→ **TASK ITEM**
In two sentences, summarize the following text about two privates of the 2nd Battalion, Bedfordshire and Hertfordshire Regiment.

→ **TEXT FOR ANALYSIS**

Pte. Thomas Walter Cox 2nd Btn. Bedfordshire and Hertfordshire Regiment

My father, Thomas Cox who died in 1987 aged 73, was badly wounded during WW2. The only detail I have is that his battalion was crossing from North Africa to Sicily when he was hit by a sniper's bullet, which passed through one side of his neck and out the other, narrowly missing his spine.

He was taken to the Leicester Royal Infirmary and I remember seeing a photo of him sitting up and smiling in hospital, with a plaster cast covering his body from his waist to his chin. Despite carrying the scars, physical and mental, from the war, he worked as an electroplater until well after retirement age.

Geoff Cox



Pte. James Thomas Oakley 2nd Btn. Bedfordshire and Hertfordshire Regiment (d.2nd July 1940)

Private Oakley was the Husband of Nora Oakley, of Buckland Common, Buckinghamshire.

He was 25 when he died and is buried in the S.E. Corner of Carrigeens Cemetery, Lissadill, Co. Sligo, Ireland.

→ **INFORMATION**
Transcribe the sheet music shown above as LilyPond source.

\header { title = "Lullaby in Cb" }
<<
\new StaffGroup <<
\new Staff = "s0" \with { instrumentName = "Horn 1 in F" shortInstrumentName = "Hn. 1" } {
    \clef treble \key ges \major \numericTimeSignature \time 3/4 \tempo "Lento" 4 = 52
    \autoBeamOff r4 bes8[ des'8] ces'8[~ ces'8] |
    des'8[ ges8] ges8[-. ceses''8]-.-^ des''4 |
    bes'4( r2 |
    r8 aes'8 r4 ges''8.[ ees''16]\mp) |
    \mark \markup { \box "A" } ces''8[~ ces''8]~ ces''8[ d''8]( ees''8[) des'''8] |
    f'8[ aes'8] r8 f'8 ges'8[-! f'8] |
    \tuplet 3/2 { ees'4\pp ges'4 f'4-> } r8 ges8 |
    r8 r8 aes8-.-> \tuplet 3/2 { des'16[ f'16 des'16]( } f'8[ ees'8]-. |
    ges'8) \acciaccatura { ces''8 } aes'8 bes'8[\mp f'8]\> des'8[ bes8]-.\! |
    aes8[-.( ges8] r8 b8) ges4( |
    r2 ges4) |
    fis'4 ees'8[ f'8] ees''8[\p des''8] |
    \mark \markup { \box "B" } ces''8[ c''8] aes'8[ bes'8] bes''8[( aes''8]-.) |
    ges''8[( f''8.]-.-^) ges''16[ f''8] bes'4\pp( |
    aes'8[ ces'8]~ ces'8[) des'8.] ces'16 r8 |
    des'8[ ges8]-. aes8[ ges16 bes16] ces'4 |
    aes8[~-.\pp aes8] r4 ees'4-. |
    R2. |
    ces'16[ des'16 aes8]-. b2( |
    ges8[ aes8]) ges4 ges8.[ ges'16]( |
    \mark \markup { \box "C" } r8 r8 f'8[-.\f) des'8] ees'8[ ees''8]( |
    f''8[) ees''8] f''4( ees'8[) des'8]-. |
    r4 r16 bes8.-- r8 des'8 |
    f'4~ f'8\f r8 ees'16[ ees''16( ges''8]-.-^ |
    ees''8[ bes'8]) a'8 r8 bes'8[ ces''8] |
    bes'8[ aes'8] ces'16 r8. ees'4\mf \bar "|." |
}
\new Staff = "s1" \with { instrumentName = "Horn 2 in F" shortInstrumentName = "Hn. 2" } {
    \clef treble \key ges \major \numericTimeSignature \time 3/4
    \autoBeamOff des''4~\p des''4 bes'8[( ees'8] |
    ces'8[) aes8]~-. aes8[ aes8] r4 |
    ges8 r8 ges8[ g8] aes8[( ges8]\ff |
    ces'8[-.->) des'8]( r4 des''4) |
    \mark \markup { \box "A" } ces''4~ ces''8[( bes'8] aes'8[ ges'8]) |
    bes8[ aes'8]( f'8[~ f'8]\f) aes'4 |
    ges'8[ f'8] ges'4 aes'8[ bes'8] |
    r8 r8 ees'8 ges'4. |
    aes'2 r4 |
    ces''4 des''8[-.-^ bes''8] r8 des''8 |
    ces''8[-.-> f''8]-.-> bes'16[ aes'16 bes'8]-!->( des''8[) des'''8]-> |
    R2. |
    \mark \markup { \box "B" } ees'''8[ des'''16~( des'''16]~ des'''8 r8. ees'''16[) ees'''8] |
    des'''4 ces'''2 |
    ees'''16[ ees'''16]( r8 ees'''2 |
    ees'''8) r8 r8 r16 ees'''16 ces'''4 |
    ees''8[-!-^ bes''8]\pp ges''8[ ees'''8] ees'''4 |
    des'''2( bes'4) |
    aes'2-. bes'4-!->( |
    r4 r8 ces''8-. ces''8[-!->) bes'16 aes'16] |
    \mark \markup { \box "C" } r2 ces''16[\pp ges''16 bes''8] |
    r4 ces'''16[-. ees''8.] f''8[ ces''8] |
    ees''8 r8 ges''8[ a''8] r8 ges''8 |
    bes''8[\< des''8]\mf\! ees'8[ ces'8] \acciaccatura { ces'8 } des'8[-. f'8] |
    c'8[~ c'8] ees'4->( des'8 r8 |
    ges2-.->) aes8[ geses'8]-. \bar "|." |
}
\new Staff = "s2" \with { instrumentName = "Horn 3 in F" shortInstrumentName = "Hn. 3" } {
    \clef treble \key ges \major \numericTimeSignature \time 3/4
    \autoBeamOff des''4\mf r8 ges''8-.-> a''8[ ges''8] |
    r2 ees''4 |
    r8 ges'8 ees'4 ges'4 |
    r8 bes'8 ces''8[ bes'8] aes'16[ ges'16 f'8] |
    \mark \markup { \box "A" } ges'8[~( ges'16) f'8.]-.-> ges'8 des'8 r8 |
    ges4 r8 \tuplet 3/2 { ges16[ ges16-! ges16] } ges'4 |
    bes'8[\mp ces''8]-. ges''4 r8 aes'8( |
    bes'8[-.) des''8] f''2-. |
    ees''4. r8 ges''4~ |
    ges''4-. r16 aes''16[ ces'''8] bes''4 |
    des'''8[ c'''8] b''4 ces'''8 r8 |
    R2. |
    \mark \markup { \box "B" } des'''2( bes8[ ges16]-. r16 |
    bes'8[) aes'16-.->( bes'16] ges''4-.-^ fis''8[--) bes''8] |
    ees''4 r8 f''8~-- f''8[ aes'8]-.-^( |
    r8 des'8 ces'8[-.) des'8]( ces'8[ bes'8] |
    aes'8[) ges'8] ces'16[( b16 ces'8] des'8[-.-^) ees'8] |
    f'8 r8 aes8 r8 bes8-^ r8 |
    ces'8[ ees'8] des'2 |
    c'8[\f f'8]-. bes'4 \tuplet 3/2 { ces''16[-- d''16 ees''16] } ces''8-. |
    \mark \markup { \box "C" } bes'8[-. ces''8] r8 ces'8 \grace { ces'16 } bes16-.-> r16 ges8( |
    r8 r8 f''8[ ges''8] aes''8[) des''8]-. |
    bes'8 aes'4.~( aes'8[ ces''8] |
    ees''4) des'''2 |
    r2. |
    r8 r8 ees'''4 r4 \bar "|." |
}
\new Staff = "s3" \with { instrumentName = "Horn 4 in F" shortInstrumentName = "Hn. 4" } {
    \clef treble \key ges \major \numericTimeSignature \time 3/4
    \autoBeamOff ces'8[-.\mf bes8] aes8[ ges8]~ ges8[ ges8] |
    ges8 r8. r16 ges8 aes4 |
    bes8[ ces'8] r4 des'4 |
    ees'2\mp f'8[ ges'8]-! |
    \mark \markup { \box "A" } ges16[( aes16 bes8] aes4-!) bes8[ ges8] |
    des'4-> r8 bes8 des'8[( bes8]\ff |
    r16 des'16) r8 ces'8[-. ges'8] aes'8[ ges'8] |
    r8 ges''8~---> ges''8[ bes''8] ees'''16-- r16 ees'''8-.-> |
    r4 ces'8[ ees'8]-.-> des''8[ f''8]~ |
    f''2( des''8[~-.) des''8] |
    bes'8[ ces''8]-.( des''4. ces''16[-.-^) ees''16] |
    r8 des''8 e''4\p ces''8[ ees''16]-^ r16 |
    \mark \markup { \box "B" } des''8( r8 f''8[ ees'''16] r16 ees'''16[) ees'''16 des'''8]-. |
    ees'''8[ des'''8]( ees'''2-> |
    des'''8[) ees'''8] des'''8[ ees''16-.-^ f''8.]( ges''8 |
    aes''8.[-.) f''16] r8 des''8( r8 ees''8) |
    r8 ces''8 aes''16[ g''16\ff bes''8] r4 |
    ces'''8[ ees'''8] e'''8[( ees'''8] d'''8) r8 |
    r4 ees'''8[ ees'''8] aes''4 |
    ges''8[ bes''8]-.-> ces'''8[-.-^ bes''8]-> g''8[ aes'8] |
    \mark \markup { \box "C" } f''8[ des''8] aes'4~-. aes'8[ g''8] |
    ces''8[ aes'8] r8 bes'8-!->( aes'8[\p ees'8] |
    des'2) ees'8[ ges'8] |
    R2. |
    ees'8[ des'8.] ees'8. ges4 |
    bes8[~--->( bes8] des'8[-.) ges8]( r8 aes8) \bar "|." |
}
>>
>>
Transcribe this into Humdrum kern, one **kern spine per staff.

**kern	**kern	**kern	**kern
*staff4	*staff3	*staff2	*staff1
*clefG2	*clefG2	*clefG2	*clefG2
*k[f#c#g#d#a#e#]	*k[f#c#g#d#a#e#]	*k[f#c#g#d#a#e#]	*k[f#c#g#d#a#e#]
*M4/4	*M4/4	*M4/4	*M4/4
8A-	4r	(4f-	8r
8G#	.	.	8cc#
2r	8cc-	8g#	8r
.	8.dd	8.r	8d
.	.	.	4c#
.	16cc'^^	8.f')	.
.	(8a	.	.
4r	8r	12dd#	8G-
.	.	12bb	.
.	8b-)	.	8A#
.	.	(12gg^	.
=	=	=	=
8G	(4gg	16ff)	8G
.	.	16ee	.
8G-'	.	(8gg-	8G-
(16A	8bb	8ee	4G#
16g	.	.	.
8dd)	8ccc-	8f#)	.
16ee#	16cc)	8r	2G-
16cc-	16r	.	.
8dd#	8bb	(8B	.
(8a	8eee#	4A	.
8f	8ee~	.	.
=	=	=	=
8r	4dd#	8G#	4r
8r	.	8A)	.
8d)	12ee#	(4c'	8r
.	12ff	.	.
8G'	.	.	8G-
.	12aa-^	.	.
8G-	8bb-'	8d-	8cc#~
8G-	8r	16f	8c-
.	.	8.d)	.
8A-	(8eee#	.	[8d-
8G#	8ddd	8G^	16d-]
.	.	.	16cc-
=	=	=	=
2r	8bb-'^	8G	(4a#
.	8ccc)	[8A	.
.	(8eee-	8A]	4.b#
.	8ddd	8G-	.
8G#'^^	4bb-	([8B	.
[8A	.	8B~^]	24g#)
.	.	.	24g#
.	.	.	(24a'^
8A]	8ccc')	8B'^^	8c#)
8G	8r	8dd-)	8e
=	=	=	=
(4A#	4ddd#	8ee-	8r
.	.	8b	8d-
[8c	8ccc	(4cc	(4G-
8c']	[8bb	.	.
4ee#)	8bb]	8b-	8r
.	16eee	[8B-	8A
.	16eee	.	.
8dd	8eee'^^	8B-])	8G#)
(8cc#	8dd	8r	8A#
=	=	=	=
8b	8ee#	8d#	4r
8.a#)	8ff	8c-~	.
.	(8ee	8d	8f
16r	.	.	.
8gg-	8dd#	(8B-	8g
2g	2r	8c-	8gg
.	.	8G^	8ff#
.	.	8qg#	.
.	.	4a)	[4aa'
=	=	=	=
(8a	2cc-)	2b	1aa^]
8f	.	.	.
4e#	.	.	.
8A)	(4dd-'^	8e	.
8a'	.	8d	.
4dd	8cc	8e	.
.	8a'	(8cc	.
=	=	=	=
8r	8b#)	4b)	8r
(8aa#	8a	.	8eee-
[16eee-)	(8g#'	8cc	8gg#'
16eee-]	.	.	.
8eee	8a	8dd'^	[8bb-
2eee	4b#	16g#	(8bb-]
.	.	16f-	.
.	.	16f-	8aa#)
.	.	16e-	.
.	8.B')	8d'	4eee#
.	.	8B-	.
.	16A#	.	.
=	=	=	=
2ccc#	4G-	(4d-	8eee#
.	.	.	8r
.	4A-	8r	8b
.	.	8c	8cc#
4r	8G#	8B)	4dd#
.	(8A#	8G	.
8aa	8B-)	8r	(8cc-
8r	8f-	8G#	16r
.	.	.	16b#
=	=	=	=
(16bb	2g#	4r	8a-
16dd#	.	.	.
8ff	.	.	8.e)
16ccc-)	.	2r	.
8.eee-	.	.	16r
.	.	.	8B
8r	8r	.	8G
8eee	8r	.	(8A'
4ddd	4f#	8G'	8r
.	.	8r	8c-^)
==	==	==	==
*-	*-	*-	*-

→ **OUTPUT**
Thomas Walter Cox was badly wounded in the Second World War when a sniper's bullet passed through his neck as his battalion crossed from North Africa to Sicily; he was treated at the Leicester Royal Infirmary and later worked as an electroplater until well after retirement age, dying in 1987 at 73. James Thomas Oakley, husband of Nora Oakley of Buckland Common, Buckinghamshire, died on July 2, 1940, at age 25 and is buried in Carrigeens Cemetery, Lissadill, Co. Sligo, Ireland.